▶ Text
==================================================
Reputation: 1387
I am trying to make a script for a call centre that wishes to be able to upload millions of records from a csv file to a database, filtering out all duplicate phone numbers from the upload. To do this I am using Pandas and SQLAlchemy
df = read_csv('test.csv')
rd = models.session.query(Test).all()
I know there is the drop_duplicates()
in pandas but can only find examples of removing duplicates from the same dataframe. Is this even applicable in my case
UPDATE:
This is what I have so far thanks to the help of others.
df = read_csv('phones.csv')
result_dict = [u.__dict__ for u in models.session.query(Dedupe).all()]
df['tel'] = df.index
rd = DataFrame.from_dict(result_dict)
==================================================
▶ Information provided
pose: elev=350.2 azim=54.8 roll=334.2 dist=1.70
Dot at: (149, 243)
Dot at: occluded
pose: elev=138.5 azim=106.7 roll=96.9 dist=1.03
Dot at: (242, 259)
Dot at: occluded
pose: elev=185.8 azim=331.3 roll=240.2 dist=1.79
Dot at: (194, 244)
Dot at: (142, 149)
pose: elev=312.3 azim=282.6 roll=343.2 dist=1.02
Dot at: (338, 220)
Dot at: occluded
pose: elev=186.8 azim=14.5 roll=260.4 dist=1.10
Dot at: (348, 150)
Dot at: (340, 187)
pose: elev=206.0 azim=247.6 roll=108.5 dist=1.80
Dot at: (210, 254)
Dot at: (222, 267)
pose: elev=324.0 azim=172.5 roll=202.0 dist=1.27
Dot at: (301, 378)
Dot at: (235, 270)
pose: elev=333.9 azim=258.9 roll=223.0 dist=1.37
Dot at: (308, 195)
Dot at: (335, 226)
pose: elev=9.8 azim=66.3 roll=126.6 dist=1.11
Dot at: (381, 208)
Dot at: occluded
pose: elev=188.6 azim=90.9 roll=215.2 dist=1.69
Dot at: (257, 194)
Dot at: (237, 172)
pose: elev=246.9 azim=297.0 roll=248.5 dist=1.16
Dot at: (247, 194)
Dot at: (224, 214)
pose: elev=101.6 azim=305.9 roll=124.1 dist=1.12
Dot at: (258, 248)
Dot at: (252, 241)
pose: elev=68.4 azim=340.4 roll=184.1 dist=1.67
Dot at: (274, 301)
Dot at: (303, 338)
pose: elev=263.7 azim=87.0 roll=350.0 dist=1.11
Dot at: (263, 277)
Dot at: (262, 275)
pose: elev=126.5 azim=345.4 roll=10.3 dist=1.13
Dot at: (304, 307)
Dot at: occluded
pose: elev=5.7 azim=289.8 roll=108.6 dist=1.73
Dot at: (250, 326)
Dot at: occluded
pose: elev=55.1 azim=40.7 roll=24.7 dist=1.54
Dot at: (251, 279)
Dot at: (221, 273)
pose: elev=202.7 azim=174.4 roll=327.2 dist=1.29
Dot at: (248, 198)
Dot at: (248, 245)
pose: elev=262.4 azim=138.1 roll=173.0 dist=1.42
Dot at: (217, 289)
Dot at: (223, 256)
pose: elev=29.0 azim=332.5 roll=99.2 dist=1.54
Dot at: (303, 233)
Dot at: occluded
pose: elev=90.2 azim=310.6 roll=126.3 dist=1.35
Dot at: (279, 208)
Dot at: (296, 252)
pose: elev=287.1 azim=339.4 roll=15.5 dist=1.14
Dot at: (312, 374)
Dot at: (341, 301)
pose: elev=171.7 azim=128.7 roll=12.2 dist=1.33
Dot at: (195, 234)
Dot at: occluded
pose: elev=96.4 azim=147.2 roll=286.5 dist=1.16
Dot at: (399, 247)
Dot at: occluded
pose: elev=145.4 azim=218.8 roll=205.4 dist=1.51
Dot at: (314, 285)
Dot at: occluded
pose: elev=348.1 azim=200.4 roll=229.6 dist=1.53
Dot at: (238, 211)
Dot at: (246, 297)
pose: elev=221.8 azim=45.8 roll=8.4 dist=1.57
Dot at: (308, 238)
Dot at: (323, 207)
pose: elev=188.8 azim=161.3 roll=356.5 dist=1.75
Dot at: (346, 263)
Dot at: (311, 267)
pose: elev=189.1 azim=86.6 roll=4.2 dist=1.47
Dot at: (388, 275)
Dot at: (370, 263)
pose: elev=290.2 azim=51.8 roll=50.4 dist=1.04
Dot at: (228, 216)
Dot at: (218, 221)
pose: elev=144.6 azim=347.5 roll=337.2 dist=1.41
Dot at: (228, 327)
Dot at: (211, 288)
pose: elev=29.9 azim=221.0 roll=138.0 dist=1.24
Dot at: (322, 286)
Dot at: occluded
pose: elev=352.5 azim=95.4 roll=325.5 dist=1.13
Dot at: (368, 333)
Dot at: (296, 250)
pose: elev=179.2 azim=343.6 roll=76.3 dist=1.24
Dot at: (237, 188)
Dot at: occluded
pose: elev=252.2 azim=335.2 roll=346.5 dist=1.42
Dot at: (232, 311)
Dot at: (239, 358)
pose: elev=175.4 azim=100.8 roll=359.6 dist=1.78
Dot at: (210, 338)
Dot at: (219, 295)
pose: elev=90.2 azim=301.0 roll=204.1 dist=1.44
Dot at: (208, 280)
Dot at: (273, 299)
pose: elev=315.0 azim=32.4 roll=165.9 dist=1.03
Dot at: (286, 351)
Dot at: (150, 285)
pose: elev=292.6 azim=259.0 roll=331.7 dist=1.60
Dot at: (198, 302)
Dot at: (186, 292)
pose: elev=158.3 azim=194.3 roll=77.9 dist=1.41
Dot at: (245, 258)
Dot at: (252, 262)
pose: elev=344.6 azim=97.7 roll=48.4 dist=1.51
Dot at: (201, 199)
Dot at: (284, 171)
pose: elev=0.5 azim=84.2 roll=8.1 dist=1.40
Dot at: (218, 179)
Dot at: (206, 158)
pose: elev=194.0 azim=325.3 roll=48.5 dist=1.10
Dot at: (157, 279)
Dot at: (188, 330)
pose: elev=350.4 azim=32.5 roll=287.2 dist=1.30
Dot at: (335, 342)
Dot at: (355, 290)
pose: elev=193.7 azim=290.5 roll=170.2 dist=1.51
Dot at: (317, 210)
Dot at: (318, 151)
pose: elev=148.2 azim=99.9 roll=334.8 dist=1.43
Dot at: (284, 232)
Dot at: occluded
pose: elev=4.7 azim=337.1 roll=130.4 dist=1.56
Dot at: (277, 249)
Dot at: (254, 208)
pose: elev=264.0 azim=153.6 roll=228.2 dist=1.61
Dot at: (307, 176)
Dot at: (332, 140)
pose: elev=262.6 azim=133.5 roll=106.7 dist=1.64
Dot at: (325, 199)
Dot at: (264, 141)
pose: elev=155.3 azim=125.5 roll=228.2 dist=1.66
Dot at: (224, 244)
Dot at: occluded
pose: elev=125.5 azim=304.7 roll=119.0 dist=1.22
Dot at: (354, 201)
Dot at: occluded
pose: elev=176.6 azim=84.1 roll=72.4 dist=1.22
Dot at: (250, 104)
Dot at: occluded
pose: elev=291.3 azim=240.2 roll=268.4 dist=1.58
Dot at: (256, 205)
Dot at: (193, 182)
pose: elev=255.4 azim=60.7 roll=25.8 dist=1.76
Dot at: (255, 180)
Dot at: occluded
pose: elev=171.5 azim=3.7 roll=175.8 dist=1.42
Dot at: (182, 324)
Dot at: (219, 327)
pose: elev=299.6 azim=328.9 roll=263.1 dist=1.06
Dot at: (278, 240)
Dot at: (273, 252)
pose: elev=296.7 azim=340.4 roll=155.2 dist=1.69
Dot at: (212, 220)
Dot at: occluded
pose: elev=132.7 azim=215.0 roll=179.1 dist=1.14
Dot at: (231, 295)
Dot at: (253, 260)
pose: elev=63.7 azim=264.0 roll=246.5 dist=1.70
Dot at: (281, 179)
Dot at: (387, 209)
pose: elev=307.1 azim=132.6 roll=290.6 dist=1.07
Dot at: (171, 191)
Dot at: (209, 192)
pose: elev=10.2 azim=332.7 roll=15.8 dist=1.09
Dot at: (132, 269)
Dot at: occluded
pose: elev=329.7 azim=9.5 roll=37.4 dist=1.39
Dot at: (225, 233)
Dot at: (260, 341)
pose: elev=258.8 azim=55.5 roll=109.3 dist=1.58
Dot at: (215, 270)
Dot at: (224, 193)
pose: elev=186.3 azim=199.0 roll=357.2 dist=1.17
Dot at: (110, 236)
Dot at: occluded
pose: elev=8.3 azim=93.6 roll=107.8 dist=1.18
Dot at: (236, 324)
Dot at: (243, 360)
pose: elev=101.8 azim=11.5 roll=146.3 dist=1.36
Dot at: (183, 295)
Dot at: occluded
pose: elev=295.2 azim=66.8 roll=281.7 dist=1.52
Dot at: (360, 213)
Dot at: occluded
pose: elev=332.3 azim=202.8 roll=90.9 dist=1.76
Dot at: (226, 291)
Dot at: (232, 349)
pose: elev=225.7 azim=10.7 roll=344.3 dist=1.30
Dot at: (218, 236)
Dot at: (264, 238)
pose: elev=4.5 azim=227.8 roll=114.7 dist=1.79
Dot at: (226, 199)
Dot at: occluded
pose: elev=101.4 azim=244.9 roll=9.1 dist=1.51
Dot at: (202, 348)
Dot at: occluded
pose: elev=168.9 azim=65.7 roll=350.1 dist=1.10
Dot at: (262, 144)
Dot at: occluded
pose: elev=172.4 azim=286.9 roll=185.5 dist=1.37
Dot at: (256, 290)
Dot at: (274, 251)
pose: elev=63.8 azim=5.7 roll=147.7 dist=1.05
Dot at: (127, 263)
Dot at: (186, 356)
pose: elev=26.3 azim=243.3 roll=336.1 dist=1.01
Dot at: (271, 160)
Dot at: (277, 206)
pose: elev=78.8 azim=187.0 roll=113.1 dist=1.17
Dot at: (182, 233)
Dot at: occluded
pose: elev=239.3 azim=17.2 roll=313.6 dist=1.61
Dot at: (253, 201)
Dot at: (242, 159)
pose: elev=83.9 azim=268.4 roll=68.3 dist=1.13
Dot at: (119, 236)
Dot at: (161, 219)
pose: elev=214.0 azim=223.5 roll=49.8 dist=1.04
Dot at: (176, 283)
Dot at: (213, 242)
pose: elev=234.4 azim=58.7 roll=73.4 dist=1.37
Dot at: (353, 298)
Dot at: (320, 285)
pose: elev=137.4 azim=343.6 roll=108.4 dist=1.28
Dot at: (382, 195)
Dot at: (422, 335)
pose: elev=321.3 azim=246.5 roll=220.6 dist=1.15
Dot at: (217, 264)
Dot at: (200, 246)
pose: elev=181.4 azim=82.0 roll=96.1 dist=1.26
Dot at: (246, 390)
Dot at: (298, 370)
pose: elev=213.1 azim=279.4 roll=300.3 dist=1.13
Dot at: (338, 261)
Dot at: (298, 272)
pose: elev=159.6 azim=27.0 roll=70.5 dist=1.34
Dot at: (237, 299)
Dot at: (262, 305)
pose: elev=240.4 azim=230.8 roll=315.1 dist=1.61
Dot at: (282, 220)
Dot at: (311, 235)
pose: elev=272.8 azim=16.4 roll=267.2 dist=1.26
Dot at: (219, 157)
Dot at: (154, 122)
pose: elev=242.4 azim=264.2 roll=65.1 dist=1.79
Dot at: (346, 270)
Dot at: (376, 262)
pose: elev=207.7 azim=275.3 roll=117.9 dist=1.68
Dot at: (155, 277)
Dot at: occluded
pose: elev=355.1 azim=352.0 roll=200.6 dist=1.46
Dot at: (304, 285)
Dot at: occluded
==================================================
Pick up the forum post about filtering duplicate phone numbers out of a CSV upload and keep it going from its last line. The records have nothing to do with this.

▶ Right answer
print df[~df['tel'].isin(rd['tel'].unique())]
It is still printing out all of the csv. Even if there are duplicates
Upvotes: 1
Views: 664
Reputation: 2145
I think this illustrates how to check against the phone numbers in the database.
In [59]: data = pd.DataFrame(range(10), columns=['number'])
In [60]: data
Out[60]:
number
0 0
1 1
2 2
3 3
4 4
5 5
6 6
7 7
8 8
9 9
In [61]: check = range(5)
In [62]: check
Out[62]: [0, 1, 2, 3, 4]
In [63]: data = data[~data['number'].isin(check)]
In [64]: data
Out[64]:
number
5 5
6 6
7 7
8 8
9 9
Replace data with your upload table and check will need to be a queried list of phone numbers from your database.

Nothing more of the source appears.